● DIRECTIONS
Reproduce every line of text in the listing below without changing anything, and leave the pictures out of your answer.

● RECORDED DATA

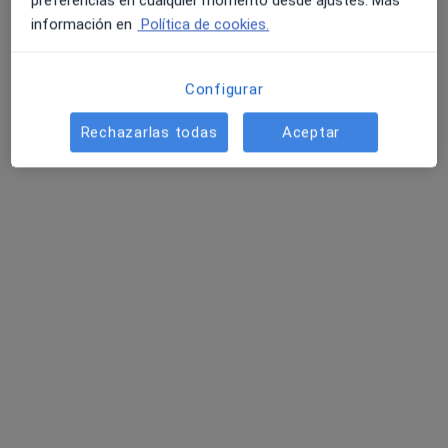
preferencias en cualquier momento desde ajustes. Más
información en
Política de cookies.
Configurar
Rechazarlas todas
Aceptar
Eclectia Center Deporte y Psicología
Fisioterapeuta, Psicólogo
63 opiniones
C/ Fuente del Álamo Nº 16. Local 4-A5, C, Collado Villalba
•
Mapa
Eclectia Center Deporte y Psicología
Primera visita Psicología
25 €
Mostrar más servicios
Sofía Hogrefe
Luis Navarro Gallego
Julian Selgas Caruso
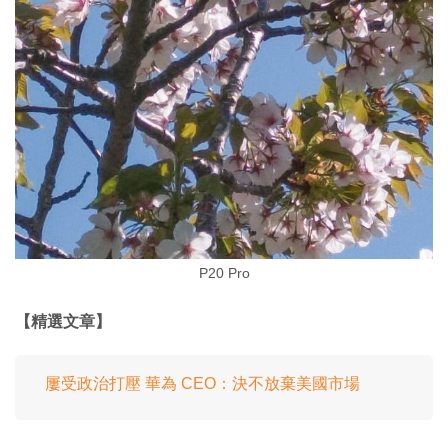
P20 Pro
【精選文章】
屢受政治打壓 華為 CEO：決不放棄美國市場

● RESPONSE TO THE TASK
preferencias en cualquier momento desde ajustes. Más
información en
Política de cookies.
Configurar
Rechazarlas todas
Aceptar
Eclectia Center Deporte y Psicología
Fisioterapeuta, Psicólogo
63 opiniones
C/ Fuente del Álamo Nº 16. Local 4-A5, C, Collado Villalba
•
Mapa
Eclectia Center Deporte y Psicología
Primera visita Psicología
25 €
Mostrar más servicios
Sofía Hogrefe
Luis Navarro Gallego
Julian Selgas Caruso
P20 Pro
【精選文章】
屢受政治打壓 華為 CEO：決不放棄美國市場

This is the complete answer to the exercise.